Input for this task
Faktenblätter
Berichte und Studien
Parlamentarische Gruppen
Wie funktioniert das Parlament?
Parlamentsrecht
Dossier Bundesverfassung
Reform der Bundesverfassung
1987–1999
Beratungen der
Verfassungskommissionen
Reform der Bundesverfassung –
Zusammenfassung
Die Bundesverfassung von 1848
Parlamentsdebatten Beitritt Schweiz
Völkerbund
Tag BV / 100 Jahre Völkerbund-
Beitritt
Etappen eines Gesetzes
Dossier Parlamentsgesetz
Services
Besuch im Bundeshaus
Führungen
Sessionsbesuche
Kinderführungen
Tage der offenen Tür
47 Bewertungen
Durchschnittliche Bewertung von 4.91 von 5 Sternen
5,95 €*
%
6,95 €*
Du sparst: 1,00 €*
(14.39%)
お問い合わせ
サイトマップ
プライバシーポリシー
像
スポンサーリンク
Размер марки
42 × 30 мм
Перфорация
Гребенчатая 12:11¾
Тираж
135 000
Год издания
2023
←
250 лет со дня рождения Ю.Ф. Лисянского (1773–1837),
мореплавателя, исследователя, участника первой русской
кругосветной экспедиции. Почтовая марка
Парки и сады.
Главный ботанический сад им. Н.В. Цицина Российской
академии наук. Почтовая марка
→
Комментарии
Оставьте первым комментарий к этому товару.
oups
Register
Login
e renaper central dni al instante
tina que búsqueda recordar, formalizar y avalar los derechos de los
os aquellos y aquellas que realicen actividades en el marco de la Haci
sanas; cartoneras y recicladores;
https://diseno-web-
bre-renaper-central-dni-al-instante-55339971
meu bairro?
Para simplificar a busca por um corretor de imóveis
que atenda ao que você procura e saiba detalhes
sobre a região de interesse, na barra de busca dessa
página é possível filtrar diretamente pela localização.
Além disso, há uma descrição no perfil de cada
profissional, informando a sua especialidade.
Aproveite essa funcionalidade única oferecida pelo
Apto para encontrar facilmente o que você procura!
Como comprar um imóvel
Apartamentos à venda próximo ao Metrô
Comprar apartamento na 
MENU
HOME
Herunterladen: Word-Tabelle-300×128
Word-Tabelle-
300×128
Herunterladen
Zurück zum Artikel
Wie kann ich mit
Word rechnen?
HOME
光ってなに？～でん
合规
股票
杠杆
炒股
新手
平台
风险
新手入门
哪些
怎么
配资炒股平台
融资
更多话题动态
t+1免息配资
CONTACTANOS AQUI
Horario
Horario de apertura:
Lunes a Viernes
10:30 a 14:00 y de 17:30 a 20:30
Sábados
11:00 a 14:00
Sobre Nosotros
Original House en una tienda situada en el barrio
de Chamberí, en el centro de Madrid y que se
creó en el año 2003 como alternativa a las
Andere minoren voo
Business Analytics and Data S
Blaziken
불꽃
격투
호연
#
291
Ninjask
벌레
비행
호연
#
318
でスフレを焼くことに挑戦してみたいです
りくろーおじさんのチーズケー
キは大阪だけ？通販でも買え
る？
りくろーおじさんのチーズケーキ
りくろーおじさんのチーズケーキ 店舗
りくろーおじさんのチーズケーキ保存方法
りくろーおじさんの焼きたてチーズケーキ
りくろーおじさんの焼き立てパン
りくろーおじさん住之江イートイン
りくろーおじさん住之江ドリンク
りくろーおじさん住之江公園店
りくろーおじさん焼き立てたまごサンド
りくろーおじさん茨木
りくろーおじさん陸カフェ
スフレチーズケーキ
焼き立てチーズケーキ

Your task
Determine how many lines of the data include the word "Beitritt". Reply with the count and no other text.

Worked solution
2